The Festival’s purpose is to have fun and enjoy culture while sparking neighborhood business activity. On the first day, the emphasis is on music – and in a twist from most festivals, much of the action will be indoors, using music to connect festivalgoers with local businesses. The roster of performers, appearing at Laughing Monk Brewing and Seven Stills Distillery on Egbert Avenue, represents a provocative mix of talent:
- Sol Development
- Le Vice
- Crashing Hotels
- Jay Stone
The Festival will coincide with the one-year anniversary of Laughing Monk Brewing, which will offer special beer releases including their new Belgian Waffle Tripel. The brewery will also serve its barrel-aged Devil’s Hoard and Peach Pulpit and give free tours throughout the day.
Day 2 spotlights Bayview’s promising art scene, highlighted by enduring visual artist Ira Watkins and outdoor muralist Cameron Moberg.
Just for the festival, Moberg will paint another large-scale outdoor mural on Egbert Avenue, dubbed the Sprayview for the distinctive outdoor art that has become a community fixture.
“I love the artwork on our buildings,” says local business owner Gayle Gow of Gow Supply Co. on Egbert Avenue. “It was so exciting to watch the artwork unfold. The art is unifying and we sure need more of that.”

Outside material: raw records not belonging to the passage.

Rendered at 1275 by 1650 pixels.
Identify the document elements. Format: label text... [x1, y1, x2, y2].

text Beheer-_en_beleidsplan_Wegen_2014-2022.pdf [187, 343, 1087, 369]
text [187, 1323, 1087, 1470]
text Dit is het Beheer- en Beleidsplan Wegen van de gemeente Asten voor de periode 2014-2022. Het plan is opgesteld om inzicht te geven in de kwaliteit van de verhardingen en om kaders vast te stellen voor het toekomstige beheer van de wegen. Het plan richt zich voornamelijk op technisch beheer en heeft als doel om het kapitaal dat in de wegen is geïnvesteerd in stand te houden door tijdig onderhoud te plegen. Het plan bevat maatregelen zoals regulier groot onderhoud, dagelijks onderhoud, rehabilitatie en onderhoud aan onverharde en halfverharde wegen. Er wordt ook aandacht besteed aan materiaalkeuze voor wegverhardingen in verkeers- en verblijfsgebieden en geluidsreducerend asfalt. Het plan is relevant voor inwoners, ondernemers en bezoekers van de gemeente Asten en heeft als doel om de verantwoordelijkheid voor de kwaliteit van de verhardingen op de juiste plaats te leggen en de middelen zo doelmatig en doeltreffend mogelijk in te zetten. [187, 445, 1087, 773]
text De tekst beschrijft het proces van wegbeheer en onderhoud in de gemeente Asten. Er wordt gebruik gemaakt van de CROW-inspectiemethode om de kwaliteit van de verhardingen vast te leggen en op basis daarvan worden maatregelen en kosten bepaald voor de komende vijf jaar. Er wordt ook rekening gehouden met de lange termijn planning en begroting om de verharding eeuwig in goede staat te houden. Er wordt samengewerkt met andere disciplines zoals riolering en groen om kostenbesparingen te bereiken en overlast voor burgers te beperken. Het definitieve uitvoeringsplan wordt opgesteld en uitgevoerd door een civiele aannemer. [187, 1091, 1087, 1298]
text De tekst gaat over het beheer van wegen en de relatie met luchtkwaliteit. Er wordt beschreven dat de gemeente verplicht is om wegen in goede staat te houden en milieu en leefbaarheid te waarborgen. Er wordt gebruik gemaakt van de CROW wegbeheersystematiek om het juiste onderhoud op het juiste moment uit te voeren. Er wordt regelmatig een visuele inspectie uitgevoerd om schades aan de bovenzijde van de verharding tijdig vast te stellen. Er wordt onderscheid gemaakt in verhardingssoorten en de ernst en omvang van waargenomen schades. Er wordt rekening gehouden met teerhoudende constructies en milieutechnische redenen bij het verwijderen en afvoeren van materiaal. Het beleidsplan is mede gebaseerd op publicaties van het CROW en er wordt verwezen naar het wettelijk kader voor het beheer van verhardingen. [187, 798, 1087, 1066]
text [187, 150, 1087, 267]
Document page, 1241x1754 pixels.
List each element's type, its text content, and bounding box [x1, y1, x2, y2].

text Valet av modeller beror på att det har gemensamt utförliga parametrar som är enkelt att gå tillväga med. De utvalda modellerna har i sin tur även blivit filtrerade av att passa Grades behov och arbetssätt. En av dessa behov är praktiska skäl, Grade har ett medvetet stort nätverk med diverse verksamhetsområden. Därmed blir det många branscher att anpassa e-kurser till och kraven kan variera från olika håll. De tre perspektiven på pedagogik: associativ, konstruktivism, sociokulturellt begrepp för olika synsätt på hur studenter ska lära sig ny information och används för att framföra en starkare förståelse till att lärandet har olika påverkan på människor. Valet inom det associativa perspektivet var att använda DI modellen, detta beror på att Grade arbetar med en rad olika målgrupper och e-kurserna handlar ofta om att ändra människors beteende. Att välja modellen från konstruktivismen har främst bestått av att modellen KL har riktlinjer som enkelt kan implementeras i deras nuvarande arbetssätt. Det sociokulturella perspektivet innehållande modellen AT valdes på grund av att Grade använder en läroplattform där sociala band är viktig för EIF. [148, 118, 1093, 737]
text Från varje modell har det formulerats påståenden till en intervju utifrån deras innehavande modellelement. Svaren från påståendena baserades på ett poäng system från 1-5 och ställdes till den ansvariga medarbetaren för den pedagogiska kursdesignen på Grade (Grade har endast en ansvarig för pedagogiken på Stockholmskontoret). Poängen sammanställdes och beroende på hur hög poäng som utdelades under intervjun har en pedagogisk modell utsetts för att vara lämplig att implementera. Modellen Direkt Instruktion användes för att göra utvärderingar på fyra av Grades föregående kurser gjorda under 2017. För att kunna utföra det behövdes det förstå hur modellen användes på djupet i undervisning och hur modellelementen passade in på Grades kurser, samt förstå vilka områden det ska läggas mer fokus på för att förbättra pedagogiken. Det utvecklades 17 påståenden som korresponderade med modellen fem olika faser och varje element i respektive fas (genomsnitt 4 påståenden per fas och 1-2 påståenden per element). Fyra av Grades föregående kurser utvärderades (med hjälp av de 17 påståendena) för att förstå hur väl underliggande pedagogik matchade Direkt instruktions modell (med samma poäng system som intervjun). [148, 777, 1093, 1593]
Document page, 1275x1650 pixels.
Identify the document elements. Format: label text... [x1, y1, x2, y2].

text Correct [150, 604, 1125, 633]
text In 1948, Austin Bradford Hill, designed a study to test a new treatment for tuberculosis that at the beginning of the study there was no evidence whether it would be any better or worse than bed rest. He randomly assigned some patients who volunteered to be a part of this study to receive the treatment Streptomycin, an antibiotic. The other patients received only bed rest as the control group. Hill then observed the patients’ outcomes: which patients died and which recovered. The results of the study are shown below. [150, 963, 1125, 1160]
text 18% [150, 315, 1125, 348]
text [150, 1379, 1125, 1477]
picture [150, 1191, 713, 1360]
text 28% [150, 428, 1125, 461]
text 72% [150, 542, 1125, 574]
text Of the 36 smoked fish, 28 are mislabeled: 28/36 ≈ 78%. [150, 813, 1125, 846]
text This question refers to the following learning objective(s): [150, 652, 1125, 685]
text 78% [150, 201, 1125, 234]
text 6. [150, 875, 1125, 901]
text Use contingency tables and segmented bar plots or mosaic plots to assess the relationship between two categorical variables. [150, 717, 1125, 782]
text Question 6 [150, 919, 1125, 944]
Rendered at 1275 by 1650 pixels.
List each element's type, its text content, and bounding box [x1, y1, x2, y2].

Another Bayview art treasure is Watkins, who pursued his artistic vision while living in his van for three years as he waited for public housing. Watkins, now a Bayview Senior Services resident, will curate an arts exhibition for the festival.
Watkins, 73, a Bay Area resident since 1957, has been involved in art since he was 8 and has been featured in The New York Times. He is self-taught, and much of his work portrays the African-American immigration from the South to the Bay Area during World War II to find jobs in the shipyards.